**TRY IT:**
Return every entry from the listing below unaltered.

**THE DATA:**
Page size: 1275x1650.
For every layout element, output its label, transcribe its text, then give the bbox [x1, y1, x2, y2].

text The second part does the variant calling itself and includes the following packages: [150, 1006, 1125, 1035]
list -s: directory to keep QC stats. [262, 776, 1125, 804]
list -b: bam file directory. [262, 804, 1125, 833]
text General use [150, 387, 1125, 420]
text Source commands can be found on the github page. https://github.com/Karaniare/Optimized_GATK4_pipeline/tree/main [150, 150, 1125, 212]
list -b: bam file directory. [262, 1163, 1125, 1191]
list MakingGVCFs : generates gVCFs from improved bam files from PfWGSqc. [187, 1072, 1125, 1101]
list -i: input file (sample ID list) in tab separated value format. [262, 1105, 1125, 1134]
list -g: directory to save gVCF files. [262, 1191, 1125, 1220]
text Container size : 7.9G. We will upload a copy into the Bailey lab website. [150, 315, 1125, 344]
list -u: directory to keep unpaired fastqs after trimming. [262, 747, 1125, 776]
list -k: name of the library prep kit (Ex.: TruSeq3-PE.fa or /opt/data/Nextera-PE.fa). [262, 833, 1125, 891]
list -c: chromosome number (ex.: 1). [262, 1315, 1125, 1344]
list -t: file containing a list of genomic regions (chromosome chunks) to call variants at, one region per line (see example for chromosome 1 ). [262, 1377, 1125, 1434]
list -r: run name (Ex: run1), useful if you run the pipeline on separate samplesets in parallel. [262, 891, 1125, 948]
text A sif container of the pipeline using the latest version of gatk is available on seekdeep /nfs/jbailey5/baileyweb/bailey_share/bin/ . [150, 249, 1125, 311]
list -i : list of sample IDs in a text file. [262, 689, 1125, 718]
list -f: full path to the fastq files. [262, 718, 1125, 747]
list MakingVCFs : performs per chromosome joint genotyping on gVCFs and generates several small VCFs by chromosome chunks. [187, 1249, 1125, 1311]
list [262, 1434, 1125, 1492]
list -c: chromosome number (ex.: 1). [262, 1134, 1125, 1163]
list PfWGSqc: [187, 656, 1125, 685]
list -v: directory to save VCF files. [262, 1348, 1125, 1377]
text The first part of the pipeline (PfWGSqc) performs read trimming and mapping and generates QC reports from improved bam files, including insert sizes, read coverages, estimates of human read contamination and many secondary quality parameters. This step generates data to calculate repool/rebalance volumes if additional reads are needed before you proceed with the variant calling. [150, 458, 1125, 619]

**ANSWER SPACE:**
Page size: 1275x1650.
For every layout element, output its label, transcribe its text, then give the bbox [x1, y1, x2, y2].

text The second part does the variant calling itself and includes the following packages: [150, 1006, 1125, 1035]
list -s: directory to keep QC stats. [262, 776, 1125, 804]
list -b: bam file directory. [262, 804, 1125, 833]
text General use [150, 387, 1125, 420]
text Source commands can be found on the github page. https://github.com/Karaniare/Optimized_GATK4_pipeline/tree/main [150, 150, 1125, 212]
list -b: bam file directory. [262, 1163, 1125, 1191]
list MakingGVCFs : generates gVCFs from improved bam files from PfWGSqc. [187, 1072, 1125, 1101]
list -i: input file (sample ID list) in tab separated value format. [262, 1105, 1125, 1134]
list -g: directory to save gVCF files. [262, 1191, 1125, 1220]
text Container size : 7.9G. We will upload a copy into the Bailey lab website. [150, 315, 1125, 344]
list -u: directory to keep unpaired fastqs after trimming. [262, 747, 1125, 776]
list -k: name of the library prep kit (Ex.: TruSeq3-PE.fa or /opt/data/Nextera-PE.fa). [262, 833, 1125, 891]
list -c: chromosome number (ex.: 1). [262, 1315, 1125, 1344]
list -t: file containing a list of genomic regions (chromosome chunks) to call variants at, one region per line (see example for chromosome 1 ). [262, 1377, 1125, 1434]
list -r: run name (Ex: run1), useful if you run the pipeline on separate samplesets in parallel. [262, 891, 1125, 948]
text A sif container of the pipeline using the latest version of gatk is available on seekdeep /nfs/jbailey5/baileyweb/bailey_share/bin/ . [150, 249, 1125, 311]
list -i : list of sample IDs in a text file. [262, 689, 1125, 718]
list -f: full path to the fastq files. [262, 718, 1125, 747]
list MakingVCFs : performs per chromosome joint genotyping on gVCFs and generates several small VCFs by chromosome chunks. [187, 1249, 1125, 1311]
list [262, 1434, 1125, 1492]
list -c: chromosome number (ex.: 1). [262, 1134, 1125, 1163]
list PfWGSqc: [187, 656, 1125, 685]
list -v: directory to save VCF files. [262, 1348, 1125, 1377]
text The first part of the pipeline (PfWGSqc) performs read trimming and mapping and generates QC reports from improved bam files, including insert sizes, read coverages, estimates of human read contamination and many secondary quality parameters. This step generates data to calculate repool/rebalance volumes if additional reads are needed before you proceed with the variant calling. [150, 458, 1125, 619]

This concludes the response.